Sometimes it takes on different shapes. The Wright brothers wanted freedom from the ground. Karl Benz wanted freedom from walking. Michael Bay wants freedom from story and script. Libertarians want freedom from government, and liberal democrat socialists seem to want freedom from free thought or expression.
My colleague Nick Barden wrote an interesting piece yesterday in his column, The Ivory Cubicle, where he stated that duties, not rights, are what should define us. I agree with this statement. I also firmly believe the words of the Declaration of Independence when it said that “they are endowed by their creator with certain, unalienable rights, that among these are Life, Liberty and the Pursuit of Happiness.” But once we have these rights, the questions remains; what are we to do with them?
Galatians 5:24 says “And those who belong to Christ Jesus have put to death their human nature, with all its passions and desires.”
Matthew 10:39 says “Whoever finds his life will lose it, and whoever loses his life for my sake will find it.”
Take your pick.

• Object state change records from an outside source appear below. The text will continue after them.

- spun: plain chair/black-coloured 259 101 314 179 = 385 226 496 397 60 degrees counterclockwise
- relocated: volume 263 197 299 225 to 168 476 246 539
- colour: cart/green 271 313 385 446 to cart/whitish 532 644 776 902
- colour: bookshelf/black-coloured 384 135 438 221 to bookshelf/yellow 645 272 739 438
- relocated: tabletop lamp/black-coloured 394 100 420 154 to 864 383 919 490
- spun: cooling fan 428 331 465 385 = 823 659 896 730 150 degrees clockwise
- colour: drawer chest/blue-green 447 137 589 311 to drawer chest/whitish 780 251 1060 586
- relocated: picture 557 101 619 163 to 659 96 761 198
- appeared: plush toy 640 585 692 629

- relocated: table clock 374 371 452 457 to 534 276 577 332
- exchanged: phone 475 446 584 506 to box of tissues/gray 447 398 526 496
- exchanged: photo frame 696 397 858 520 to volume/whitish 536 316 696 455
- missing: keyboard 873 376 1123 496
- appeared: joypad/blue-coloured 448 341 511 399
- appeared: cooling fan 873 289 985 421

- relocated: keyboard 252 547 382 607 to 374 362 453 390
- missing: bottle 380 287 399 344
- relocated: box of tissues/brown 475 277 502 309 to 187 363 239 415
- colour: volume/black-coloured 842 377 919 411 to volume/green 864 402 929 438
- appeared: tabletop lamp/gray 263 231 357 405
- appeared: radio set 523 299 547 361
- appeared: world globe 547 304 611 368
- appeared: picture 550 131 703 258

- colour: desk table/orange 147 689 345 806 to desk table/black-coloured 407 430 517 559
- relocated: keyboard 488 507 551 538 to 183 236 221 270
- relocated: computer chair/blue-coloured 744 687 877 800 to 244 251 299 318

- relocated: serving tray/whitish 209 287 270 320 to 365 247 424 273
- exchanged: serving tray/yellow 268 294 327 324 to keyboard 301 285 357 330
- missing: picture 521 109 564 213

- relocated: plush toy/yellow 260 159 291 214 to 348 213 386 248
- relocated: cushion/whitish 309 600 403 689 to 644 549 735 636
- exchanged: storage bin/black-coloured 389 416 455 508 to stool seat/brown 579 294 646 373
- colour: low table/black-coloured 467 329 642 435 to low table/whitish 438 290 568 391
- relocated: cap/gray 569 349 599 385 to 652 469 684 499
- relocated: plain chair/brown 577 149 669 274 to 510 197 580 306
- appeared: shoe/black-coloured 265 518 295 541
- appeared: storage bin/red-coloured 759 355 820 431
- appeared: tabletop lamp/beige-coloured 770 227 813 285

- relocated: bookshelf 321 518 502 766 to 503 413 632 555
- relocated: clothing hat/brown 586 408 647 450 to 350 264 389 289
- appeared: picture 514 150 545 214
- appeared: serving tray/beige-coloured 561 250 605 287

While there are subtle differences, these two verses pretty much say the same thing. All men have been given life, and therefore a chance to pursue liberty and happiness.
We can spend our lives pursuing a life on earth, pursuing personal freedom on earth, pursuing personal happiness on earth. But as those two verses show, the question is really simple. It isn’t whether you have rights. It is whether you will give them up for something greater.